Racing?- Then I would really pass on the lower end sets and save the extra cash for a nicer set of wheels. If this is meant to allow you to have a set of pit wheels, then I would really encourage you to look for something nicer than what you have, and keep the stock set for pit wheels. Most of the options you list aren't a step up from what you have. The 105/Venus set isn't bad though...

Set for Road/ Set for trail?- As other suggested, I would just swap tires and save for a better set of wheels. Annoying and time consuming, but not worth spending $100+ bucks for something mediocre.

Really, that's what it comes down to for me. Why spend that much money on something mediocre? You're current wheelset is fairly decent, but nothing special. Options 1 and 2 above are probably a step down from what you have. I know you said that you aren't weight conscious, but that DH-19 rim is over 600 grams. That's pretty heavy for a road rim. The other options would save you anywhere from 1/2 - 1 lb in the rim alone.


----------



## ratspike (Mar 14, 2006)

If there's $190 in the budget I'd watch ebay and pick up something used. Last season I got a pair of Colorado Cyclist built CXP33 rims with Ultegra/DA hubs and Salsa ti skewers for $180. It may take a little time but I think you can definitely find something for under $190.


----------



## Erik_A (Sep 14, 2008)

beaker said:


> What do you want the second set of wheels for?

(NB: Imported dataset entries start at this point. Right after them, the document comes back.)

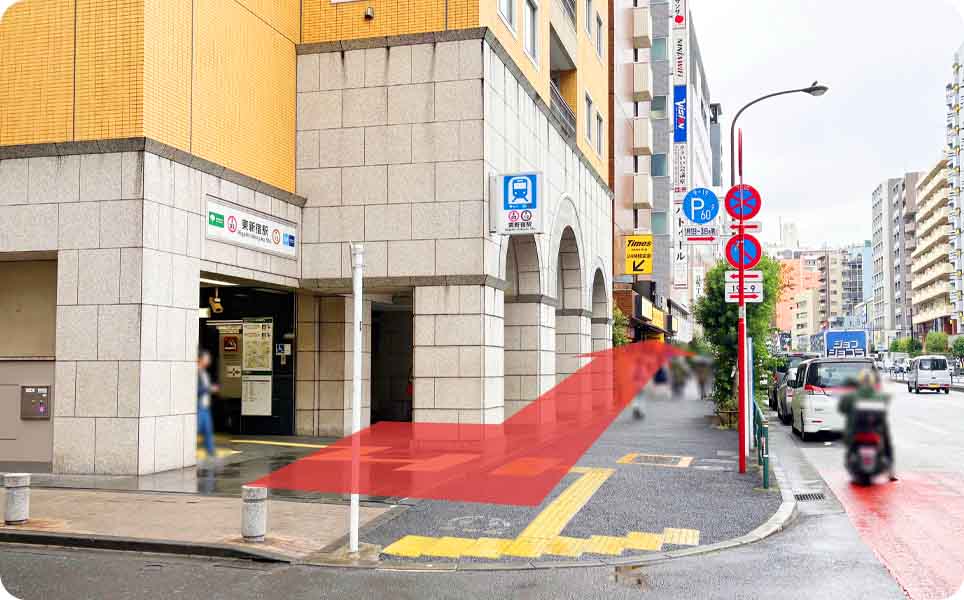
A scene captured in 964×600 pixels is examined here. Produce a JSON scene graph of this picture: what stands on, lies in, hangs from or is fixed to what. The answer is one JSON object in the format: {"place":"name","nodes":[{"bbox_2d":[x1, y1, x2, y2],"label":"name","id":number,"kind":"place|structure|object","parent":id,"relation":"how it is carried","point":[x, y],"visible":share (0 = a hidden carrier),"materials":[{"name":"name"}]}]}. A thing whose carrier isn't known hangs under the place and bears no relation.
{"place":"outdoors","nodes":[
{"label":"outdoors","id":0,"kind":"place"},
{"bbox_2d":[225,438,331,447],"label":"tactile paving","id":1,"kind":"structure","parent":0,"point":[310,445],"visible":0.72,"materials":[{"name":"yellow"}]},
{"bbox_2d":[0,0,622,484],"label":"orange building","id":2,"kind":"structure","parent":0,"point":[66,303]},
{"bbox_2d":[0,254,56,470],"label":"wall panel","id":3,"kind":"object","parent":2,"relation":"in","point":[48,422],"visible":0.76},
{"bbox_2d":[20,385,51,418],"label":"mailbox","id":4,"kind":"object","parent":2,"relation":"attached to","point":[26,391],"visible":0.98,"materials":[{"name":"grey metal"}]},
{"bbox_2d":[208,289,223,315],"label":"security camera","id":5,"kind":"object","parent":2,"relation":"attached to","point":[216,307],"visible":0.95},
{"bbox_2d":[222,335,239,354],"label":"poster","id":6,"kind":"object","parent":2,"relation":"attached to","point":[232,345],"visible":0.95,"materials":[{"name":"red"}]},
{"bbox_2d":[198,278,296,435],"label":"doorway","id":7,"kind":"structure","parent":2,"relation":"in","point":[292,409],"materials":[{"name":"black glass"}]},
{"bbox_2d":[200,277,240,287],"label":"ceiling light","id":8,"kind":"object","parent":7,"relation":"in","point":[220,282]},
{"bbox_2d":[207,198,297,257],"label":"sign","id":9,"kind":"object","parent":2,"relation":"attached to","point":[263,227],"visible":0.97,"materials":[{"name":"white"}]},
{"bbox_2d":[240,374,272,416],"label":"notice board","id":10,"kind":"object","parent":2,"relation":"attached to","point":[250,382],"visible":0.95,"materials":[{"name":"white paper"}]},
{"bbox_2d":[242,317,272,370],"label":"notice board","id":11,"kind":"object","parent":2,"relation":"attached to","point":[267,338],"visible":0.95,"materials":[{"name":"paper"}]},
{"bbox_2d":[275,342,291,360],"label":"notice","id":12,"kind":"object","parent":2,"relation":"attached to","point":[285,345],"visible":0.96,"materials":[{"name":"white"}]},
{"bbox_2d":[364,6,374,19],"label":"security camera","id":13,"kind":"object","parent":2,"relation":"attached to","point":[368,13],"visible":0.96,"materials":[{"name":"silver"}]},
{"bbox_2d":[369,295,413,423],"label":"doorway","id":14,"kind":"structure","parent":2,"relation":"in","point":[375,365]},
{"bbox_2d":[498,0,517,34],"label":"window","id":15,"kind":"structure","parent":2,"relation":"in","point":[504,13],"materials":[{"name":"white"}]},
{"bbox_2d":[489,170,542,233],"label":"station sign","id":16,"kind":"object","parent":2,"relation":"attached to","point":[530,181],"visible":0.98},
{"bbox_2d":[523,0,538,63],"label":"window","id":17,"kind":"structure","parent":2,"relation":"in","point":[533,26],"materials":[{"name":"grey glass"}]},
{"bbox_2d":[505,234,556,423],"label":"archway","id":18,"kind":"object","parent":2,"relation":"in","point":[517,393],"visible":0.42,"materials":[{"name":"beige stone"}]},
{"bbox_2d":[549,82,575,140],"label":"balcony railing","id":19,"kind":"object","parent":2,"relation":"attached to","point":[571,113],"visible":0.31,"materials":[{"name":"metal"}]},
{"bbox_2d":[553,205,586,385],"label":"archway","id":20,"kind":"object","parent":2,"relation":"in","point":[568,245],"visible":0.43,"materials":[{"name":"stone"}]},
{"bbox_2d":[582,0,592,38],"label":"window","id":21,"kind":"structure","parent":2,"relation":"in","point":[588,13],"materials":[{"name":"grey glass"}]},
{"bbox_2d":[583,91,592,144],"label":"window","id":22,"kind":"structure","parent":2,"relation":"in","point":[586,115],"materials":[{"name":"grey glass"}]},
{"bbox_2d":[594,11,603,61],"label":"window","id":23,"kind":"structure","parent":2,"relation":"in","point":[600,24],"materials":[{"name":"grey glass"}]},
{"bbox_2d":[595,110,603,156],"label":"window","id":24,"kind":"structure","parent":2,"relation":"in","point":[598,130],"materials":[{"name":"grey glass"}]},
{"bbox_2d":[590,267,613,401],"label":"archway","id":25,"kind":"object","parent":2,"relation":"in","point":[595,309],"visible":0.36,"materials":[{"name":"beige stone"}]},
{"bbox_2d":[2,390,795,565],"label":"pavement","id":26,"kind":"structure","parent":0,"point":[751,482],"materials":[{"name":"grey asphalt"}]},
{"bbox_2d":[3,473,30,524],"label":"bollard","id":27,"kind":"object","parent":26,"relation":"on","point":[22,482],"visible":0.99,"materials":[{"name":"grey stone"}]},
{"bbox_2d":[196,348,218,457],"label":"person","id":28,"kind":"object","parent":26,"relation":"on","point":[205,385],"visible":0.58},
{"bbox_2d":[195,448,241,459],"label":"tactile paving","id":29,"kind":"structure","parent":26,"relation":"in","point":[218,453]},
{"bbox_2d":[241,485,267,541],"label":"bollard","id":30,"kind":"object","parent":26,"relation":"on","point":[250,489],"visible":0.99,"materials":[{"name":"grey stone"}]},
{"bbox_2d":[349,245,363,555],"label":"white pole","id":31,"kind":"object","parent":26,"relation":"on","point":[354,533],"visible":0.98,"materials":[{"name":"white metal"}]},
{"bbox_2d":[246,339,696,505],"label":"red arrow","id":32,"kind":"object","parent":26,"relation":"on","point":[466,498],"visible":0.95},
{"bbox_2d":[445,514,510,531],"label":"manhole cover","id":33,"kind":"object","parent":26,"relation":"in","point":[466,522],"visible":0.9,"materials":[{"name":"metal"}]},
{"bbox_2d":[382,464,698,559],"label":"tactile paving","id":34,"kind":"structure","parent":26,"relation":"on","point":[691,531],"materials":[{"name":"yellow tile"}]},
{"bbox_2d":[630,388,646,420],"label":"person","id":35,"kind":"object","parent":26,"relation":"on","point":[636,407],"visible":0.3},
{"bbox_2d":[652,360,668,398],"label":"person","id":36,"kind":"object","parent":26,"relation":"on","point":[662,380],"visible":0.69},
{"bbox_2d":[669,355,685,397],"label":"person","id":37,"kind":"object","parent":26,"relation":"on","point":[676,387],"visible":0.95},
{"bbox_2d":[695,354,712,398],"label":"person","id":38,"kind":"object","parent":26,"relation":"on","point":[705,380],"visible":0.84},
{"bbox_2d":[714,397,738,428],"label":"planter","id":39,"kind":"object","parent":26,"relation":"on","point":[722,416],"visible":0.68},
{"bbox_2d":[692,252,787,422],"label":"tree","id":40,"kind":"object","parent":26,"relation":"on","point":[776,278],"visible":0.59,"materials":[{"name":"green plant"}]},
{"bbox_2d":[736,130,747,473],"label":"sign pole","id":41,"kind":"object","parent":26,"relation":"on","point":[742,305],"visible":0.74,"materials":[{"name":"red metal"}]},
{"bbox_2d":[682,187,719,224],"label":"sign","id":42,"kind":"object","parent":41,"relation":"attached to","point":[705,217],"visible":0.99,"materials":[{"name":"blue metal"}]},
{"bbox_2d":[684,224,720,242],"label":"white sign","id":43,"kind":"object","parent":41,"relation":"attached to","point":[711,237],"visible":0.92,"materials":[{"name":"white metal"}]},
{"bbox_2d":[724,184,760,220],"label":"no parking sign","id":44,"kind":"object","parent":41,"relation":"attached to","point":[731,212],"visible":0.96,"materials":[{"name":"red"}]},
{"bbox_2d":[724,222,761,233],"label":"sign","id":45,"kind":"object","parent":41,"relation":"attached to","point":[754,227],"visible":0.71,"materials":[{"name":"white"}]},
{"bbox_2d":[725,272,762,302],"label":"white sign","id":46,"kind":"object","parent":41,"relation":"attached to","point":[751,290],"visible":0.84,"materials":[{"name":"white metal"}]},
{"bbox_2d":[726,234,762,269],"label":"no parking sign","id":47,"kind":"object","parent":41,"relation":"attached to","point":[754,241],"visible":0.84,"materials":[{"name":"blue metal"}]},
{"bbox_2d":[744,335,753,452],"label":"post","id":48,"kind":"object","parent":26,"relation":"on","point":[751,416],"visible":0.64,"materials":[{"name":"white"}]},
{"bbox_2d":[753,398,768,488],"label":"green railing","id":49,"kind":"object","parent":26,"relation":"on","point":[763,427],"visible":0.8,"materials":[{"name":"green metal"}]},
{"bbox_2d":[727,78,827,462],"label":"street lamp","id":50,"kind":"object","parent":26,"relation":"on","point":[732,148],"visible":0.58,"materials":[{"name":"black metal"}]},
{"bbox_2d":[0,379,962,599],"label":"road","id":51,"kind":"structure","parent":0,"point":[169,560],"materials":[{"name":"grey asphalt"}]},
{"bbox_2d":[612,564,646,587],"label":"drain cover","id":52,"kind":"object","parent":51,"relation":"in","point":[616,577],"visible":0.9,"materials":[{"name":"metal"}]},
{"bbox_2d":[768,353,812,415],"label":"dark car","id":53,"kind":"object","parent":51,"relation":"on","point":[785,372],"visible":0.27,"materials":[{"name":"metal"}]},
{"bbox_2d":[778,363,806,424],"label":"car","id":54,"kind":"object","parent":51,"relation":"on","point":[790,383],"visible":0.27,"materials":[{"name":"metal"}]},
{"bbox_2d":[794,491,825,500],"label":"drain grate","id":55,"kind":"object","parent":51,"relation":"in","point":[809,495],"visible":0.84,"materials":[{"name":"black metal"}]},
{"bbox_2d":[789,356,880,440],"label":"white van","id":56,"kind":"object","parent":51,"relation":"on","point":[801,405],"visible":0.72,"materials":[{"name":"white metal"}]},
{"bbox_2d":[844,407,890,485],"label":"scooter","id":57,"kind":"object","parent":51,"relation":"on","point":[865,436],"visible":0.63,"materials":[{"name":"black"}]},
{"bbox_2d":[838,367,894,478],"label":"person","id":58,"kind":"object","parent":57,"relation":"on","point":[863,393],"visible":0.49},
{"bbox_2d":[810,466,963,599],"label":"road marking","id":59,"kind":"structure","parent":51,"relation":"on","point":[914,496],"materials":[{"name":"red paint"}]},
{"bbox_2d":[906,355,950,393],"label":"white van","id":60,"kind":"object","parent":51,"relation":"on","point":[915,372],"visible":0.99,"materials":[{"name":"white metal"}]},
{"bbox_2d":[617,452,694,467],"label":"manhole cover","id":61,"kind":"structure","parent":0,"point":[673,460],"visible":0.96,"materials":[{"name":"grey metal"}]},
{"bbox_2d":[606,0,717,342],"label":"apartment building","id":62,"kind":"structure","parent":0,"point":[618,196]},
{"bbox_2d":[625,235,653,274],"label":"yellow sign","id":63,"kind":"object","parent":62,"relation":"attached to","point":[640,268],"visible":0.98,"materials":[{"name":"yellow"}]},
{"bbox_2d":[632,172,651,208],"label":"balcony","id":64,"kind":"structure","parent":62,"relation":"attached to","point":[644,177],"materials":[{"name":"concrete"}]},
{"bbox_2d":[632,62,652,101],"label":"balcony","id":65,"kind":"structure","parent":62,"relation":"attached to","point":[645,77],"materials":[{"name":"beige concrete"}]},
{"bbox_2d":[632,118,652,154],"label":"balcony","id":66,"kind":"structure","parent":62,"relation":"attached to","point":[642,134],"materials":[{"name":"concrete"}]},
{"bbox_2d":[632,6,652,48],"label":"balcony","id":67,"kind":"structure","parent":62,"relation":"attached to","point":[645,33],"materials":[{"name":"concrete"}]},
{"bbox_2d":[650,96,666,118],"label":"window","id":68,"kind":"structure","parent":62,"relation":"in","point":[662,108],"materials":[{"name":"glass"}]},
{"bbox_2d":[650,210,667,233],"label":"window","id":69,"kind":"structure","parent":62,"relation":"in","point":[660,227],"materials":[{"name":"glass"}]},
{"bbox_2d":[651,152,667,176],"label":"window","id":70,"kind":"structure","parent":62,"relation":"in","point":[658,163],"materials":[{"name":"glass"}]},
{"bbox_2d":[651,36,667,60],"label":"window","id":71,"kind":"structure","parent":62,"relation":"in","point":[660,50],"materials":[{"name":"glass"}]},
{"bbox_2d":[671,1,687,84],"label":"vertical sign","id":72,"kind":"object","parent":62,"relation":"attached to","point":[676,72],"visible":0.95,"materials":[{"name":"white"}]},
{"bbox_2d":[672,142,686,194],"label":"vertical sign","id":73,"kind":"object","parent":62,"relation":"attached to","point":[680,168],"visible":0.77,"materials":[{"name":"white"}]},
{"bbox_2d":[673,85,686,144],"label":"blue sign","id":74,"kind":"object","parent":62,"relation":"attached to","point":[685,106],"visible":0.88,"materials":[{"name":"blue plastic"}]},
{"bbox_2d":[671,0,688,195],"label":"vertical sign","id":75,"kind":"object","parent":62,"relation":"attached to","point":[680,44],"visible":0.93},
{"bbox_2d":[673,201,687,287],"label":"vertical sign","id":76,"kind":"object","parent":62,"relation":"attached to","point":[680,263],"visible":0.8,"materials":[{"name":"white"}]},
{"bbox_2d":[779,218,798,250],"label":"distant tower","id":77,"kind":"structure","parent":0,"point":[790,227],"materials":[{"name":"white"}]},
{"bbox_2d":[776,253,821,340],"label":"orange building","id":78,"kind":"structure","parent":0,"point":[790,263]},
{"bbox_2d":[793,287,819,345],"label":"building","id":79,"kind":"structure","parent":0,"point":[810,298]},
{"bbox_2d":[691,0,962,250],"label":"sky","id":80,"kind":"structure","parent":0,"point":[928,75],"materials":[{"name":"white"}]},
{"bbox_2d":[814,242,871,333],"label":"distant building","id":81,"kind":"structure","parent":0,"point":[830,276],"materials":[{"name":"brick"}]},
{"bbox_2d":[871,171,920,343],"label":"apartment building","id":82,"kind":"structure","parent":0,"point":[879,201],"materials":[{"name":"grey concrete"}]},
{"bbox_2d":[911,156,955,337],"label":"apartment building","id":83,"kind":"structure","parent":0,"point":[921,190],"materials":[{"name":"beige"}]},
{"bbox_2d":[945,46,963,337],"label":"apartment building","id":84,"kind":"structure","parent":0,"point":[961,214],"materials":[{"name":"white concrete"}]},
{"label":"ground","id":85,"kind":"structure","parent":0},
{"bbox_2d":[611,304,631,347],"label":"shrub","id":86,"kind":"object","parent":85,"relation":"on","point":[618,336],"visible":0.25,"materials":[{"name":"green plant"}]},
{"bbox_2d":[821,329,867,358],"label":"truck","id":87,"kind":"object","parent":85,"relation":"on","point":[834,343],"visible":0.72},
{"bbox_2d":[891,356,910,374],"label":"car","id":88,"kind":"object","parent":85,"relation":"on","point":[901,363],"visible":0.66,"materials":[{"name":"white metal"}]},
{"bbox_2d":[891,337,922,355],"label":"tree","id":89,"kind":"object","parent":85,"relation":"on","point":[906,345],"visible":0.68,"materials":[{"name":"green plant"}]},
{"bbox_2d":[924,331,949,354],"label":"tree","id":90,"kind":"object","parent":85,"relation":"on","point":[939,338],"visible":0.7,"materials":[{"name":"green plant"}]},
{"bbox_2d":[950,336,963,362],"label":"tree","id":91,"kind":"object","parent":85,"relation":"on","point":[957,347],"visible":0.92,"materials":[{"name":"green plant"}]}
]}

I was going to keep the stock wheels for racing with 32c Ritchey SpeedMax cross tires. The 2nd set of wheels would be my commuter/ single-track set with 42c Kenda Kross Plus tires. 

I am leaning more towards a wider rim, are these a decent wheelset:

1.) Deore XT M770 32h, Salsa Delgado Cross

http://www.ebikestop.com/rear_700c_...ado_cross_black_20_18_silver_br_3x-WE7269.php

2.) Shimano 105 FH-5501, Mavic A719

http://www.performancebike.com/shop...=2047&cm_mmc=Froogle-_-Datafeed-_-null-_-null

3.) Shimano Deore M525, 29er WTB Dual Duty

http://www.blueskycycling.com/produ...9er_Disc_Wheelset_w_WTB_Dual_Duty_FR_Rims.htm

4.) My original 1.): Shimano Deore, Alex DH-19

http://www.bicyclewheelwarehouse.com/index.php?act=viewProd&productId=39


----------



## beaker (Feb 2, 2005)

Just in case, a few of what you had listed were priced for only one wheel.

My thought is still, go for a lighter set for racing and use what you have for commuting/trails. It's plenty sturdy enough (within reason... no freeride stunts) for those applications. Try this:

Performance Forte Titan- 169.98/set

IIRC, they had fairly decent reviews here when they first came out. To me, something like that will give you a nicer/lighter set of wheels for road/ cross racing, and then still allow you to have a more bomber set for commuting/trails/pit wheels.


----------



## Erik_A (Sep 14, 2008)

I was looking at the 2008 Redline 29er specs and noticed that they use the Alex DH19 rims on a few bikes. I think that I have decided to go with my original #1 option Shimano Deore hubs and Alex DH-19 rims. Thanks again.

http://www.redlinebicycles.com/adultbikes/2008_RL_SPEC.pdf


----------



## RoadLoad (Jan 18, 2005)

I vote for trolling Craig's List. But if time is of the essence, then I vote for the Performance Titan wheelset. Performance often also has coupons that can get the price down even further. But the killer everywhere is the shipping.


----------